OBJECTIVE:
Pull every line of text from the data below and reproduce each one verbatim, leaving out the pictures.

DATA EXTRACT:
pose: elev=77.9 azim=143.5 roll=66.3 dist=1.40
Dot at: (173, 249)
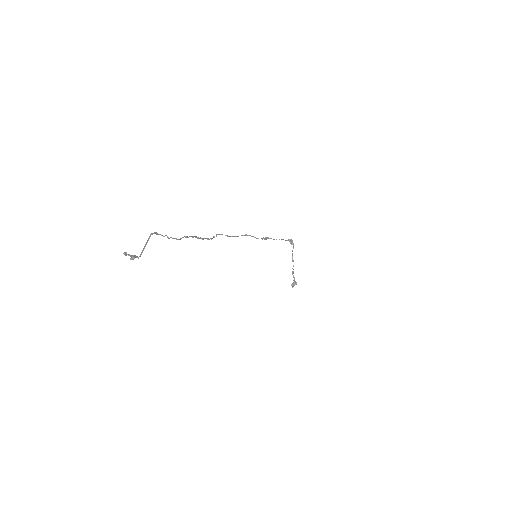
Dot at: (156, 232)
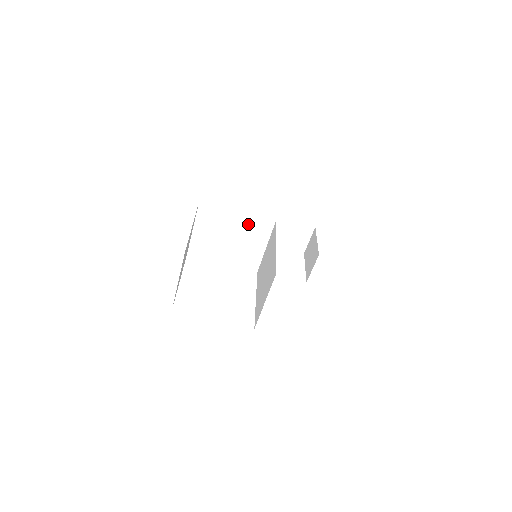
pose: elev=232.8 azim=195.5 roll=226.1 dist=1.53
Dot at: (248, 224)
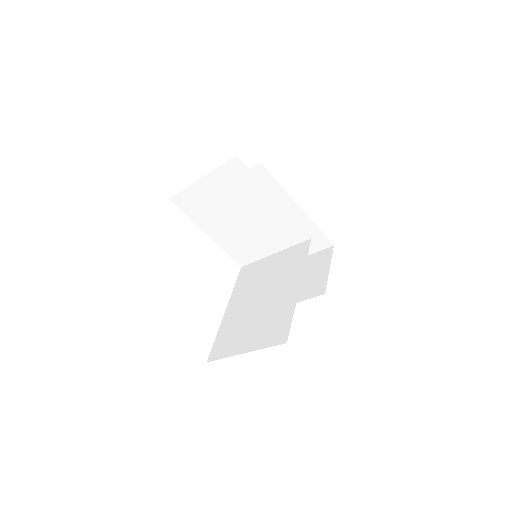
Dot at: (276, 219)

SOLUTION:
pose: elev=77.9 azim=143.5 roll=66.3 dist=1.40
Dot at: (173, 249)
Dot at: (156, 232)
pose: elev=232.8 azim=195.5 roll=226.1 dist=1.53
Dot at: (248, 224)
Dot at: (276, 219)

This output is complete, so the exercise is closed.